Each entry has to be given again in its exact wording, and no picture may appear in the result.

(Hardware project source files)
============================================================
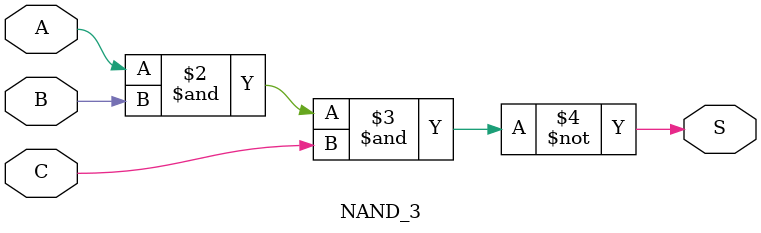
<source format=v>
module NAND_3(S,A,B,C);
	input A,B,C;
	output reg S;
	always @*
		S = ~(A&B&C);
endmodule
</source>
============================================================
## Output of the exercise
<source format=v>
module NAND_3(S,A,B,C);
	input A,B,C;
	output reg S;
	always @*
		S = ~(A&B&C);
endmodule
</source>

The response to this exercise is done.